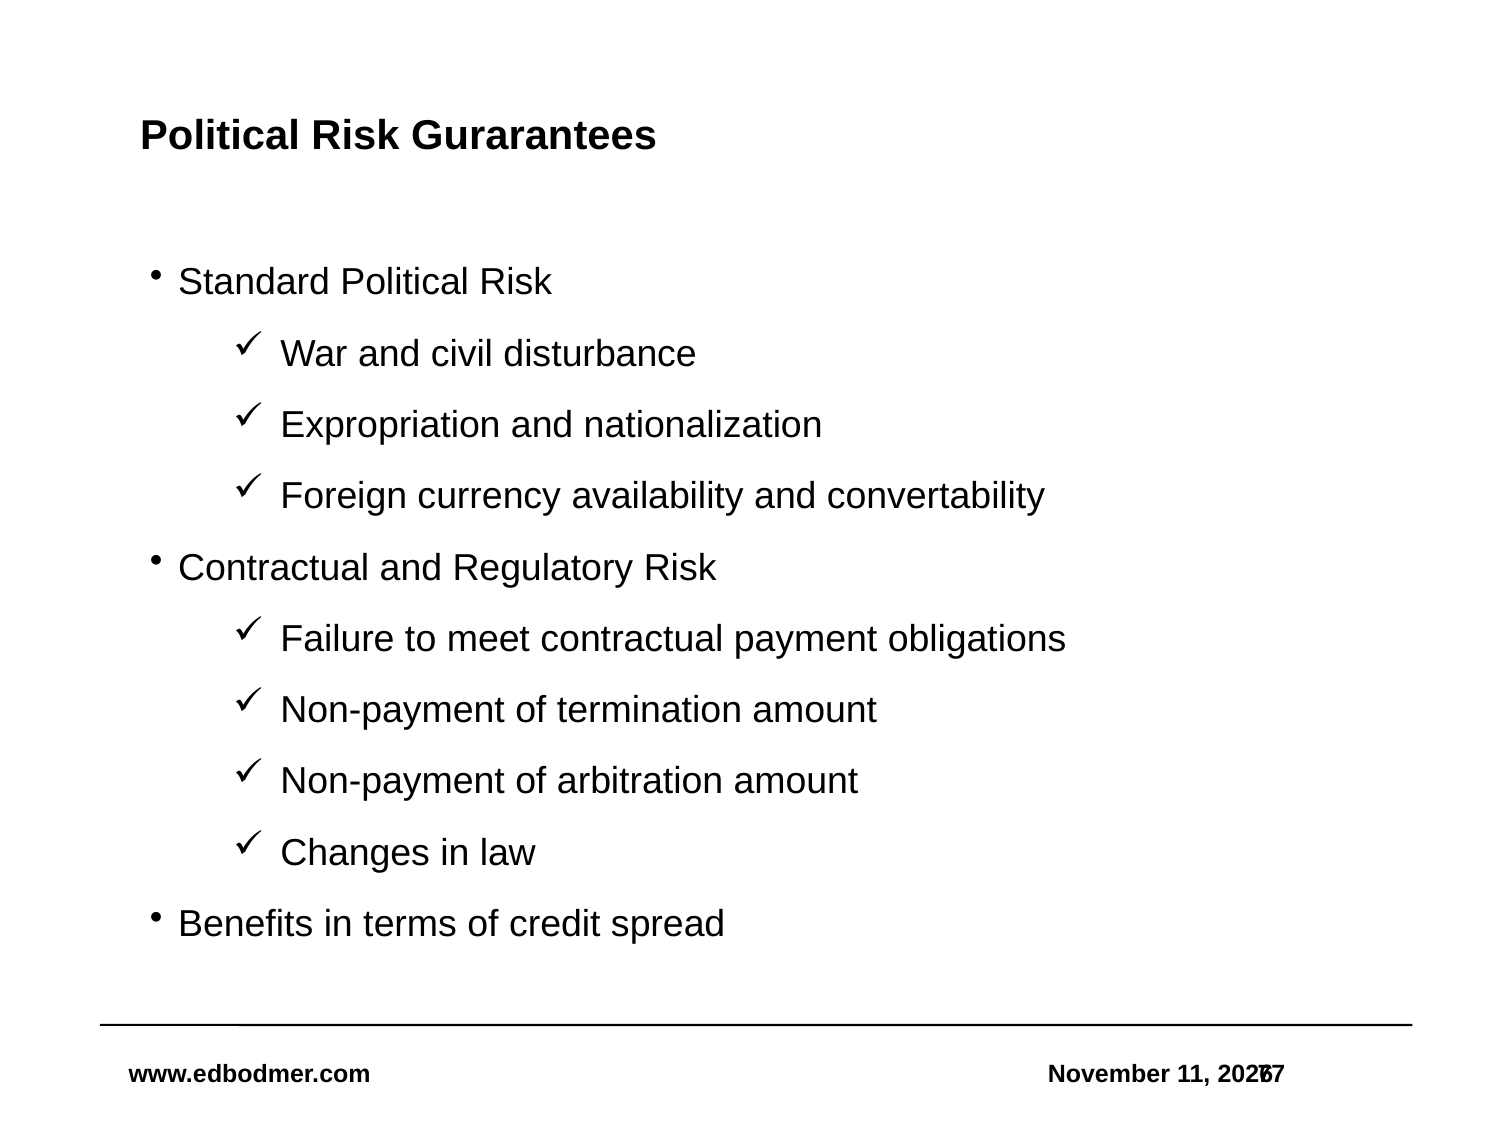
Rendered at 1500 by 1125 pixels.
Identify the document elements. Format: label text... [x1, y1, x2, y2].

title Political Risk Gurarantees [124, 99, 1288, 226]
list Standard Political Risk War and civil disturbance Expropriation and nationalization Foreign currency availability and convertability Contractual and Regulatory Risk Failure to meet contractual payment obligations Non-payment of termination amount Non-payment of arbitration amount Changes in law Benefits in terms of credit spread [124, 249, 1376, 1001]
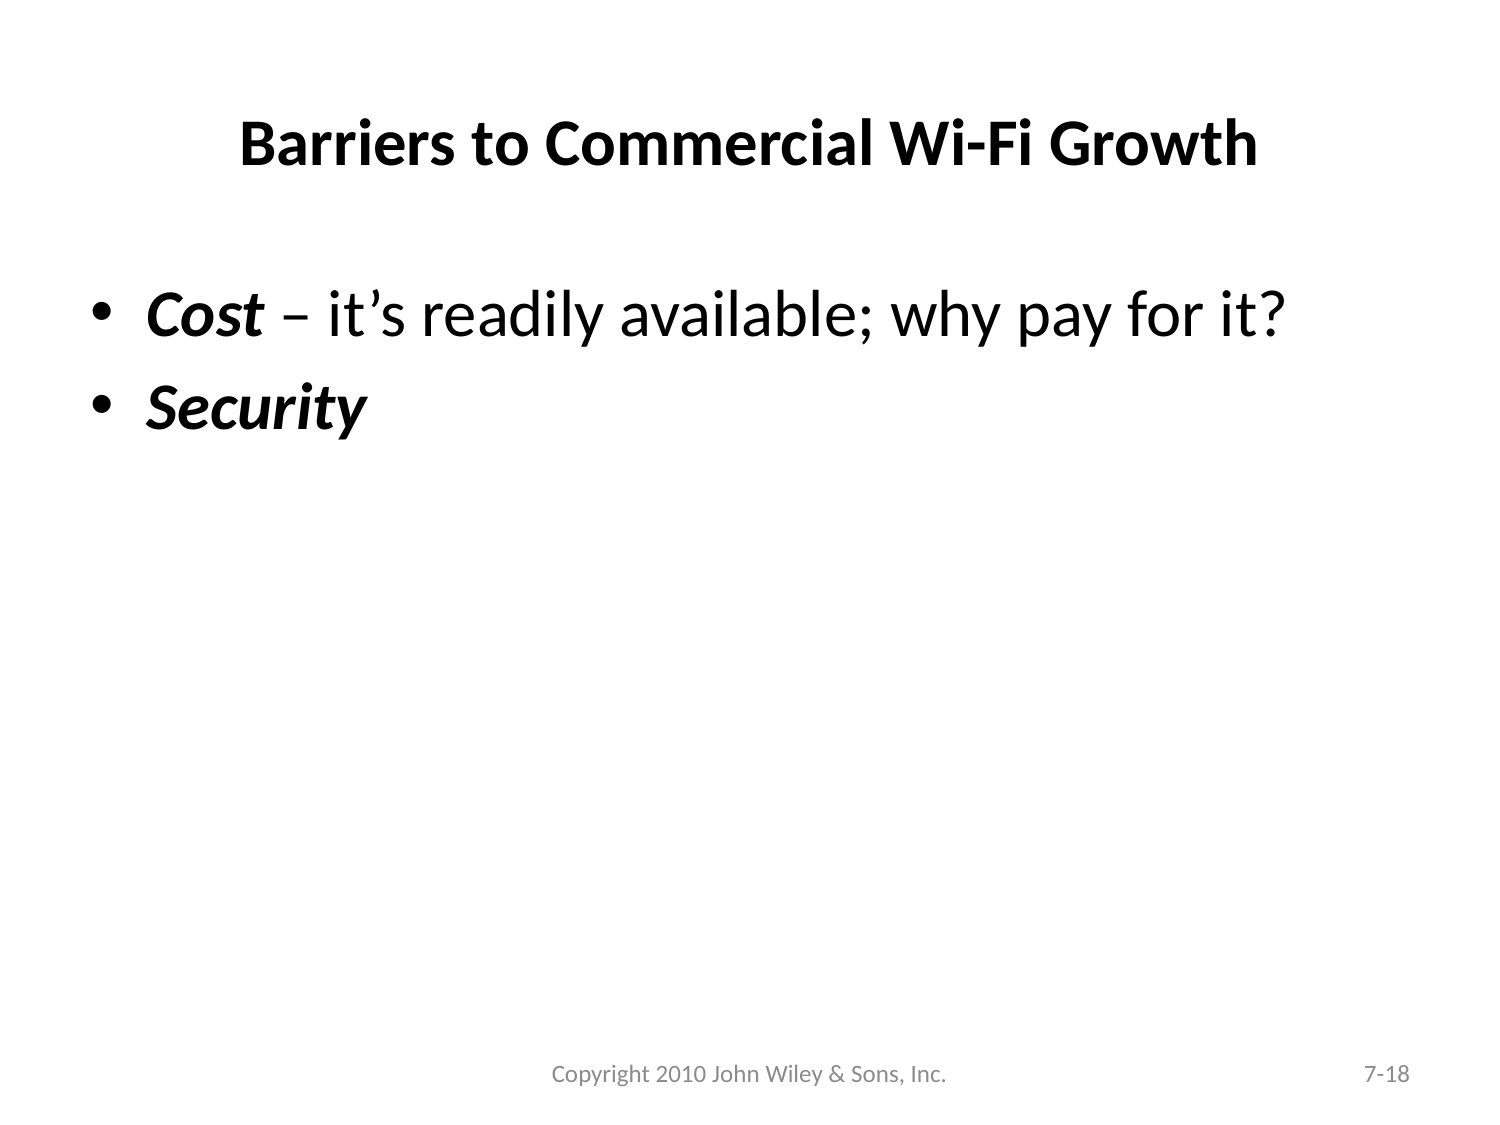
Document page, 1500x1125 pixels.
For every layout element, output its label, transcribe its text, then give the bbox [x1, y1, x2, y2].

title Barriers to Commercial Wi-Fi Growth [75, 45, 1425, 233]
footer Copyright 2010 John Wiley & Sons, Inc. [512, 1042, 988, 1103]
list Cost – it’s readily available; why pay for it? Security [75, 262, 1425, 1005]
slide_number 7-18 [1074, 1042, 1425, 1103]
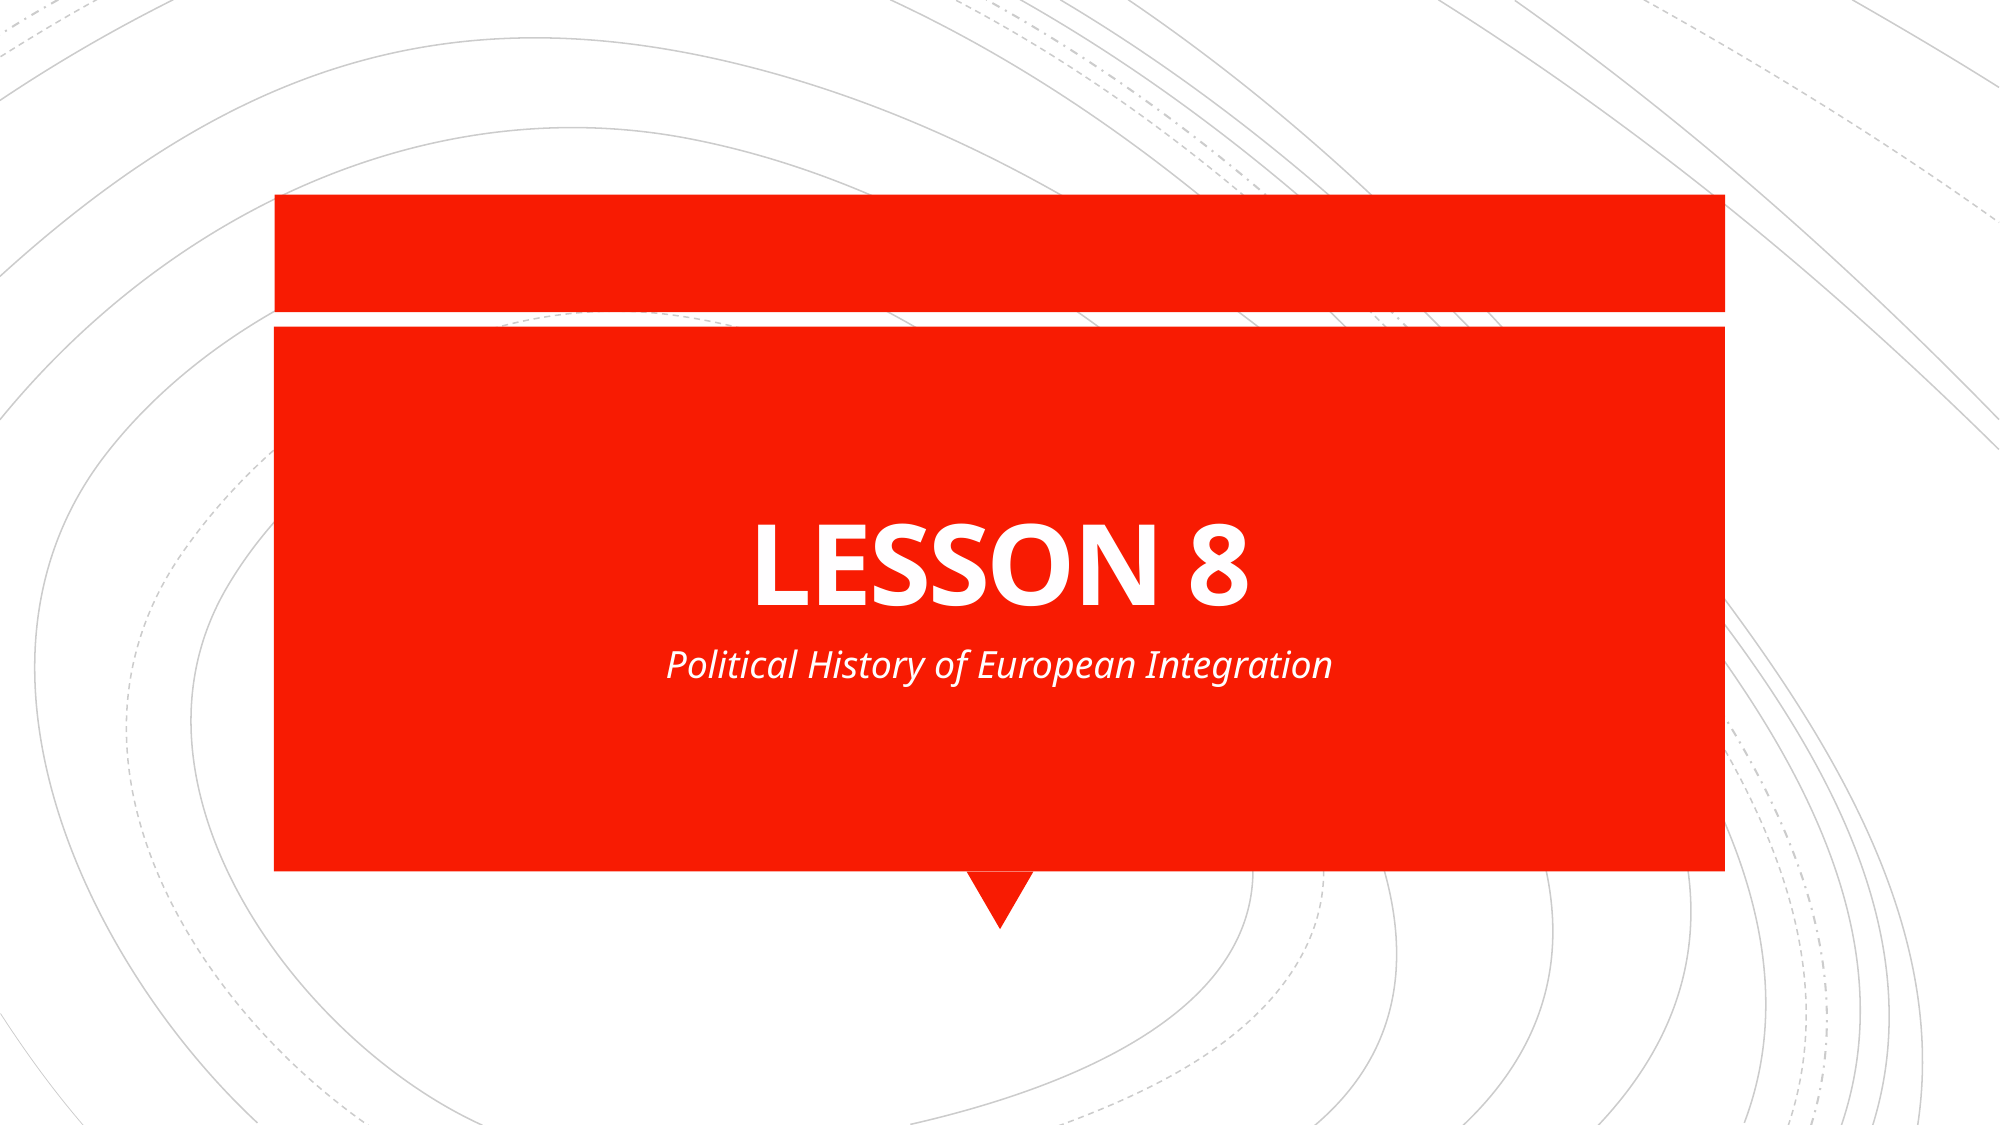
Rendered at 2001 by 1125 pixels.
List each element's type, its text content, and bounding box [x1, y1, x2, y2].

title LESSON 8 [288, 340, 1713, 628]
subtitle Political History of European Integration [288, 640, 1712, 858]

....................

§ **WHAT TO PRODUCE**
Tell how many lines of the material above contain the word "pixels", giving only the number.

§ **EXPECTED OUTPUT**
3